MamaMiaPizzaFina t1_jaw07bp wrote
it is just me, or this is the dumbest issue,
Publishers want to sell books that they fear have not aged well. so they proactively "edit" them. causing controversy. Publishers have to sell books, so sitting on the rights of a half a century old books does nothing for them.
Real solution, dont have a copyright system that last longer than a lifetime.
Those books should be in the public domain already. available for free to everyone, want a modernized version? sure, someone would have edited it, but why?

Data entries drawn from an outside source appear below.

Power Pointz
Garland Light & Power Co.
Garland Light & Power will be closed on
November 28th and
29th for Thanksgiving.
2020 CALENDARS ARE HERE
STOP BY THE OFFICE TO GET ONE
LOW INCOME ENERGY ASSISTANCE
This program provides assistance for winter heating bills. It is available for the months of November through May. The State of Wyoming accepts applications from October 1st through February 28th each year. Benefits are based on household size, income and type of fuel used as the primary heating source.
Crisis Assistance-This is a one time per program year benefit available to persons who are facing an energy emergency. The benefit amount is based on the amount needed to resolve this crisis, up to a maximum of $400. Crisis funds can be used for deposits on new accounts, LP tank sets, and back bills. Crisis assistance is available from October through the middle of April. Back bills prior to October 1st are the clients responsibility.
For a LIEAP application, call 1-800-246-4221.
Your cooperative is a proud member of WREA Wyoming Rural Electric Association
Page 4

I think at best it is an annoying BS, like in the chocolate factory, they removed the word "fat" but he is still getting punished for gluttony and being fat, so, it did nothing.
and at worst it sugar coats the past.
All the extremely misogynistic attitudes of James Bond will be washed away, rather than accepting that in the recent past, those attitudes are not only normal, but expected and respected.
vaikrunta OP t1_jaw1ydw wrote
If what you claim about publishers want to sell is true, Its profiteering. It's not like they are sitting on the huge inventory that they can't do away with and it's costing them to hold on to that inventory (even if they did, old inventory without changes means nothing to them).
They have rights, they could always print and sell with a positive preface saying, look which ideas were normal when the book was first published in the year xyz and see how far we have come etc. With the controversial content, arguably, the books would sell more.
If anyone changes a book content without the explicit permission of author (if he or she is dead, then no permission by default) then they should not sell that stuff in author's name. It should be that simple. They can repackge it and call it a sanitized version of xyz by abc and then see how many people want to read that. (There could still be a pull for this, I am thinking Stephen Fry telling us about Mythos, that's essentially retelling, publishers need to have guts to do that rather than tampering already existing works of other authors)
MamaMiaPizzaFina t1_jawt4sx wrote
publishers cannot have guts, it is just a corporation with a marketing team and executives.
If a book is edited then they have no right to sell it without putting it in big letters in the title. the same wat that when a book is translated, the translator name should be stated. it should be obvious that the translated work is not the original.
You are right, the best option to publish things that have aged poorly (or just perceived to have aged poorly) is to include a preface.
"This book was written in ___, some behaviours and attitudes present in this book are unacceptable now but were considered normal then. they are not a reflection of peepeepoopoo publishing, but are presented in it's original form here as the author wrote it."
Otherwise it is sugar coating history.
But a book that is old enought to have "aged" should be in the public domain, this life + 70 years is utter BS.